A quick thought: Canada's ancient fleet of CF-18s have undergone upgrades to their weapons systems, radar, avionics, and communications suites that bring them up to par with their NATO peers. They are presently being [re]deployed to Europe under tense conditions in order mitigate against militarily aggressive moves by THE peer competitor.
If Canada's Hornets are so deficient, do you think they would be deployed under conditions that could see them pitted against the latest generation of Russian fighters and air defences?
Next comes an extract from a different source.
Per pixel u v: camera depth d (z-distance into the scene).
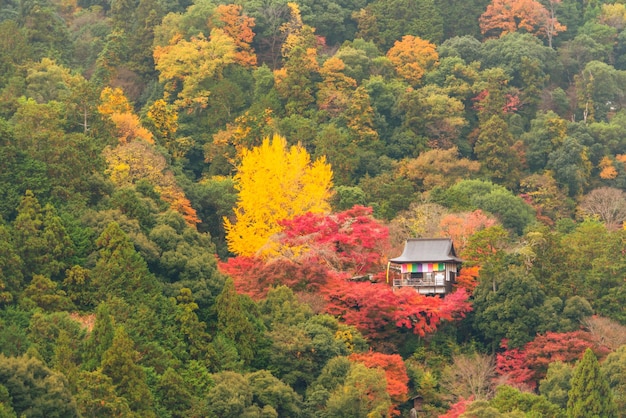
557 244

Fun fact: Modern fighter and attack aircraft capabilities are partly products of flyability, and considerably more products of their weapons and sensor kit and pilot training, which is why RCAF CF-18s remain deployable as frontline combat aircraft. The critical problems with the F-35 is that it suffers airframe and sensor issues that require fixes because the technology in these things is simply not mature. The so-called 4th generation fighters are technologically mature, proven, designs where the major faults have been identified and rectified. They are also upgradable to keep up with sensors and weapons technology changes, like our CF-18s. Outside of low-speed turn and burn Battle of Britain style dogfights where agility and available energy matter a lot, the sensors and weapons are what make the difference. Dogfights are rare and risky, and air forces will try to win them before they start through missile kills at extended range.
Best thing Canada could do if it thinks it needs a combat air force is to quit faffing and pick a proven airframe (even two!) and stick with it and let the RCAF evolve around it, as it has always done to acceptable effect (e.g. CF-101, CF-104, CF-5, CF-18).